Is that your garden

2015-2018

“ A l’origine, je voulais que cette série soient ironiques et légères. Je m’y suis efforcé, j’y ai travaillé, mais n’y suis pas parvenu… les images qui apparaissaient étaient plus interessantes que cela. Plus profondes, plus belles que je ne l’avais espéré.”

“Originally, I wanted this series to be ironic and light-hearted. I tried, I worked at it, but didn't succeed... the images that appeared were more interesting than that. Deeper, more beautiful than I had hoped.”

Un plaidoyer écologique ? Les déchets générés par nos modes de vie font désormais partie de notre environnement. Avec Is That Your Garden, Stéphane Chevillon intègre à la pureté originelle du monde le contenu de nos poubelles, jouant sur l’ambiguïté du dessein et interrogeant la place du beau. En tant qu’ancien photographe publicitaire, il se joue du greenwashing et étend le propos : il se questionne alors sur sa propre capacité de résilience quant à un monde qu’il ne reconnaît plus mais qu'il doit embrasser.

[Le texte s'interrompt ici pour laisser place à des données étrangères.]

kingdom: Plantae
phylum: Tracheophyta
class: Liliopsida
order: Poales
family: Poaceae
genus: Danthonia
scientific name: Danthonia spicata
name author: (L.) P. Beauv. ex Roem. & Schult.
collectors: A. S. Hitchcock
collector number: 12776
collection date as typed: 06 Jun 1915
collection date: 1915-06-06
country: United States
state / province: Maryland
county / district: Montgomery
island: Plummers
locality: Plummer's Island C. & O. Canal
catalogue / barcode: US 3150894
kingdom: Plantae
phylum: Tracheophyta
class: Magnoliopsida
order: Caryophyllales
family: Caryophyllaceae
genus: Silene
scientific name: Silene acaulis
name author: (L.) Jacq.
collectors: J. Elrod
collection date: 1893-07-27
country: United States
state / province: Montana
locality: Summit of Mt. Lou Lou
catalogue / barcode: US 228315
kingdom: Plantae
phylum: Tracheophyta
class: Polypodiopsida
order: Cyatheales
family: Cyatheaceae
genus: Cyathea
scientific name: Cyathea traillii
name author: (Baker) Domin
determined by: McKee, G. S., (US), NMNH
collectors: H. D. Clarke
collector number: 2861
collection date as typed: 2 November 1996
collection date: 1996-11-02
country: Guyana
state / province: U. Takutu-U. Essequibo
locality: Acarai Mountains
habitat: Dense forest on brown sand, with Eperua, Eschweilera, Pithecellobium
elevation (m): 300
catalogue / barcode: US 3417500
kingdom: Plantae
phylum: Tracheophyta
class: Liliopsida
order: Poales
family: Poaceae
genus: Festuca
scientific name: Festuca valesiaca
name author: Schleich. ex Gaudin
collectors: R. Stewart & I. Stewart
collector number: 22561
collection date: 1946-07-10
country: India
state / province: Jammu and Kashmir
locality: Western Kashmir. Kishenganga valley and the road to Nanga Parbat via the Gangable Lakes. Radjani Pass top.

Les photographies sont réalisées sous l’eau. Pas de retouche numérique. Ce que nous pouvons voir n'est que le produit de la lumière, du temps et du hasard. Il était  nécessaire pour ce projet qu’il n’y ait aucune intervention dans l’ordonnance de l’image. L’idée première étant de capturer une rencontre aléatoire empreinte de beauté. Qu’il soit le fruit de contingences ou une méthode de production artistique importe peu, le hasard est ici un outil nécessaire pour obtenir une image vraie autant que forte. Une image éventuellement capable de générer un sentiment de transcendance.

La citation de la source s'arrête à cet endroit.